Farhad Alaaeldin, Prime Minister Sudani’s foreign affair adviser, told Reuters the prime minister was committed to ensuring all weapons in Iraq were under state control through “constructive dialogue with various national actors.”
The two Iraqi security officials said Sudani was pressing for disarmament by all the militias of the Islamic Resistance in Iraq, which declare their allegiance to Iran‘s Qods Force rather than to Baghdad.
Some groups have already largely evacuated their headquarters and reduced their presences in major cities including Mosul and Anbar since mid-January for fear of being hit by air attacks, according to officials and commanders.
Many commanders have also stepped up their security measures in that time, changing their mobile phones, vehicles and abodes more frequently, they said.
The US State Department said it continued to urge Baghdad to rein in the militias. “These forces must respond to Iraq’s commander-in-chief and not to Iran,” it added.
An American official cautioned that there had been instances in the past when the militias had ceased their attacks because of US pressure, and was skeptical any disarmament would be long-term.
In the view of many, rather than true disarmament, which would require some agency to collect weapons and account for them, the groups are more likely to bury their weapons and decline to take any offensive action—for the time being.
Shahbandar, the Shiite politician, said the Iraqi government had not yet finalized a deal with militant leaders, with a disarmament mechanism still under discussion.
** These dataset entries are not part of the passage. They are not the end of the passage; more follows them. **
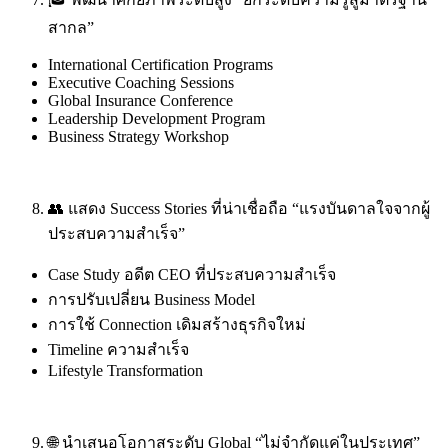
สากล”
International Certification Programs
Executive Coaching Sessions
Global Insurance Conference
Leadership Development Program
Business Strategy Workshop
👥 แสดง Success Stories ที่น่าเชื่อถือ “แรงบันดาลใจจากผู้
ประสบความสำเร็จ”
Case Study อดีต CEO ที่ประสบความสำเร็จ
การปรับเปลี่ยน Business Model
การใช้ Connection เดิมสร้างธุรกิจใหม่
Timeline ความสำเร็จ
Lifestyle Transformation
🌐 นำเสนอโอกาสระดับ Global “ไม่จำกัดแค่ในประเทศ”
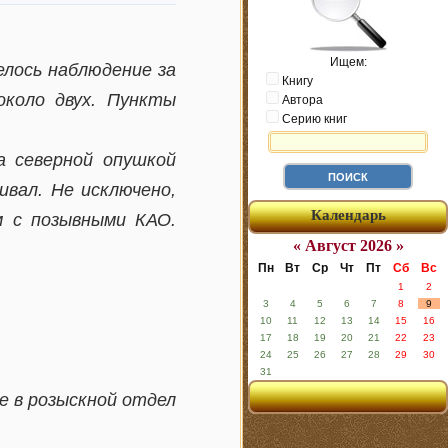
Ищем:
елось наблюдение за
Книгу
около двух. Пункты
Автора
Серию книг
.
а северной опушкой
ивал. Не исключено,
Календарь
м с позывными КАО.
« Август 2026 »
Пн
Вт
Ср
Чт
Пт
Сб
Вс
1
2
3
4
5
6
7
8
9
10
11
12
13
14
15
16
17
18
19
20
21
22
23
24
25
26
27
28
29
30
31
е в розыскной отдел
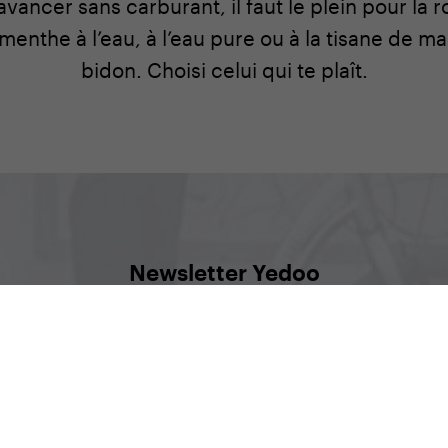
ancer sans carburant, il faut le plein pour la 
menthe à l’eau, à l’eau pure ou à la tisane de ma
bidon. Choisi celui qui te plaît.
Newsletter Yedoo
re au courant de ce qui se passe, pour être informés des é
ou pour découvrir les nouveaux modèles en avant-première
s’inscrire à la newsletter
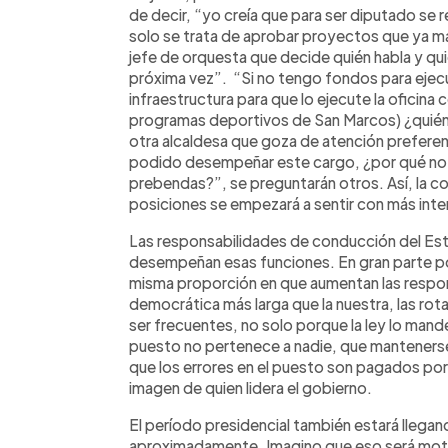
de decir, “yo creía que para ser diputado se r
solo se trata de aprobar proyectos que ya ma
jefe de orquesta que decide quién habla y qui
próxima vez”. “Si no tengo fondos para ejec
infraestructura para que lo ejecute la oficina 
programas deportivos de San Marcos) ¿quién
otra alcaldesa que goza de atención preferen
podido desempeñar este cargo, ¿por qué no p
prebendas?”, se preguntarán otros. Así, la com
posiciones se empezará a sentir con más inte
Las responsabilidades de conducción del Es
desempeñan esas funciones. En gran parte po
misma proporción en que aumentan las respon
democrática más larga que la nuestra, las ro
ser frecuentes, no solo porque la ley lo mand
puesto no pertenece a nadie, que manteners
que los errores en el puesto son pagados por
imagen de quien lidera el gobierno.
El período presidencial también estará llegan
aproximadamente. Imagino que eso será moti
Options being considered include turning the groups into political parties and integrating them into the Iraqi armed forces, he said.
Iraq has long struggled to balance its relationships with both the US and the Islamic Republic while coping with Iranian-backed militias on its soil. The groups sprang up across the country with Iranian financial and military support in the chaotic wake of the 2003 US invasion that toppled Saddam Hussein, and have become formidable forces that can rival the national army in firepower.
US Secretary of Defense Pete Hegseth told Prime Minister Sudani in a phone call March 16, shortly after the American strikes on the Houthis in Yemen began, to prevent the militias carrying out revenge attacks on Israel and US bases in the region in support of their allies, according to two government officials and two security sources briefed on the exchange, Reuters reported.
The Iraqi-based militias had launched dozens of drone and rockets attacks against Israel in solidarity with Hamas since the Gaza war began and killed three US soldiers in a drone operation in Jordan near the Syrian border last year.
Ibrahim al-Sumaidaie, a former political adviser to Sudani, told Iraqi state TV that the United States had long pressed Iraq’s leadership to dismantle the militias, but this time Washington might not take “we’re trying” for an answer.
“If we do not voluntarily comply, it may be forced upon us from the outside, and by force.”